Ryan Thomerson: Australian hopes for upturn to keep WST card
- Published
Australia's Ryan Thomerson is hoping for a change of fortunes in the coming months to enable him to keep his place on the World Snooker tour.
The 29-year-old earned a two-year tour card by winning the 2022 Asia-Paciific Championship in New South Wales.
Cambridgeshire-based Thomerson spent several years on and off living with ex-world champion Neil Robertson.
"I love being on tour - but I haven't really had many wins," he told BBC Essex's Framed podcast.
"It's a bit disappointing being a season and a half in and being where I am on the rankings [114].
"It's a different game when you turn pro, it's a big step up and that's where I've found it tough in matches, just getting a bit nervous and just not getting the results."
A guaranteed £20,000 available to WST players has helped keep the wolf from the door for Thomerson, who started playing when he was 12 years old after the family moved to Australia from the UK.
But he has again found wins hard to come by this season, and was beaten twice by Robertson at the last 128 stage of the Wuhan Open and International Championship.
"I didn't want to set a goal of getting to the top 64 or whatever in my first couple of years on tour.
"I just wanted to try and get a few wins instead of saying 'I need to do this' and 'I need to do that' to stay on tour," Thomerson said
"At the end of the day, there's not many players who stay on tour after their first stint. I'll be disappointed if I drop off after my first two years, but I wasn't thinking 'right, this is going to be a piece of cake'.
"There's not many tournaments left before the World Championship [qualifiers] and I just want to play well. I showed it [in the second match] against Neil, I made three or four breaks over 50 and I lost 6-4.
"They're the sort of games, if you can be consistent with [that form] when you're playing someone lower down the rankings, something's going to happen and you're going to start getting wins."
Thomerson, who practises at the home of another Cambridgeshire player, Joe Perry, started a car valeting business just before Covid was at its height in 2020 to help ease the financial pressure as he tried to establish himself as a professional snooker player.
"I was living with Neil and I had no money - and I'm not someone that would ask for money," he said.
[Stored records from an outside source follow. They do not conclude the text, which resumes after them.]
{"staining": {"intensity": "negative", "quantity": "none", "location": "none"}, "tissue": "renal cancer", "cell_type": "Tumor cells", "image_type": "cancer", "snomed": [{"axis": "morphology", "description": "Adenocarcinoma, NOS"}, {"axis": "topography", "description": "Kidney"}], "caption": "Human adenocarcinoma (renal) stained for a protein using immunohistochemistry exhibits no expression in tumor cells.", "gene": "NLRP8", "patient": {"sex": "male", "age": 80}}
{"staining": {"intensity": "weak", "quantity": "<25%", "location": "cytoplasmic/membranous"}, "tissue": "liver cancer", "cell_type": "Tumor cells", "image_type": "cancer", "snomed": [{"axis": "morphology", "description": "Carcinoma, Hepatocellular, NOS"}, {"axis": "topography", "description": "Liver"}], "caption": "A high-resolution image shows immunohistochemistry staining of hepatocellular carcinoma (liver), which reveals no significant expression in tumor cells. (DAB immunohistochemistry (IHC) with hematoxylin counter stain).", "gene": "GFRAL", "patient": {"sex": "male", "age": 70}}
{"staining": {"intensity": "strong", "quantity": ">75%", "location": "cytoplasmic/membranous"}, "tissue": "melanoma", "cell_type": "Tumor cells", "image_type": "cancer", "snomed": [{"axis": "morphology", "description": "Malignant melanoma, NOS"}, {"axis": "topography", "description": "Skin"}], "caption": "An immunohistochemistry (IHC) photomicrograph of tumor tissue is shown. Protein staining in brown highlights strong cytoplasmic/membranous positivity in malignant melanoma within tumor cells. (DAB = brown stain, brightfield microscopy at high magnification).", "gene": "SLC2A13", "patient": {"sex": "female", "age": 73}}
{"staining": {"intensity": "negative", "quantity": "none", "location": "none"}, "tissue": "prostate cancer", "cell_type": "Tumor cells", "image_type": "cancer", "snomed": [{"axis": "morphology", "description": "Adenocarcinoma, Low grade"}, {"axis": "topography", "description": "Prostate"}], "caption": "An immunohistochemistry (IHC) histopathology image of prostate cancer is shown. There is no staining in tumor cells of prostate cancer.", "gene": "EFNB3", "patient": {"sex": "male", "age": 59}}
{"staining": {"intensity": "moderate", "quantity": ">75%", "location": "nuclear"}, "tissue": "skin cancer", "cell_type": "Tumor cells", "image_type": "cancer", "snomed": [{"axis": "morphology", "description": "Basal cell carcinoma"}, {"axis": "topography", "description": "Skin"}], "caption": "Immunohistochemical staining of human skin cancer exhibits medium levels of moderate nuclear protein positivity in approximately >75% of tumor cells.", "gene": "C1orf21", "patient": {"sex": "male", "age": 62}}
"The neighbours that I was really good friends with, they volunteered their cars to be the first ones to get done. I was charging 10 to 20 quid to do their cars and it just got bigger and bigger, it became a five days a week thing.
"I was doing that till August of 2022 and then I thought it's just not gonna work if I'm doing valeting and snooker. It was then I found out about the £20,000 guaranteed, and I've not had to get a job again."
Thomerson admits he has not "kicked on" in the way he thought he would and needs to find the right "headspace" in the weeks to come.
He added: "You've got to practise, no matter what, but I'm not a massive believer in hours and hours and hours on the table.
"I'm mentally quite negative... if I'm not in a positive mindset or happy with what's going on in my life, I don't play very well.
"If the wins aren't going to come, they're not coming. But I'm trying to put myself in a place where I think it's going to help me get the wins."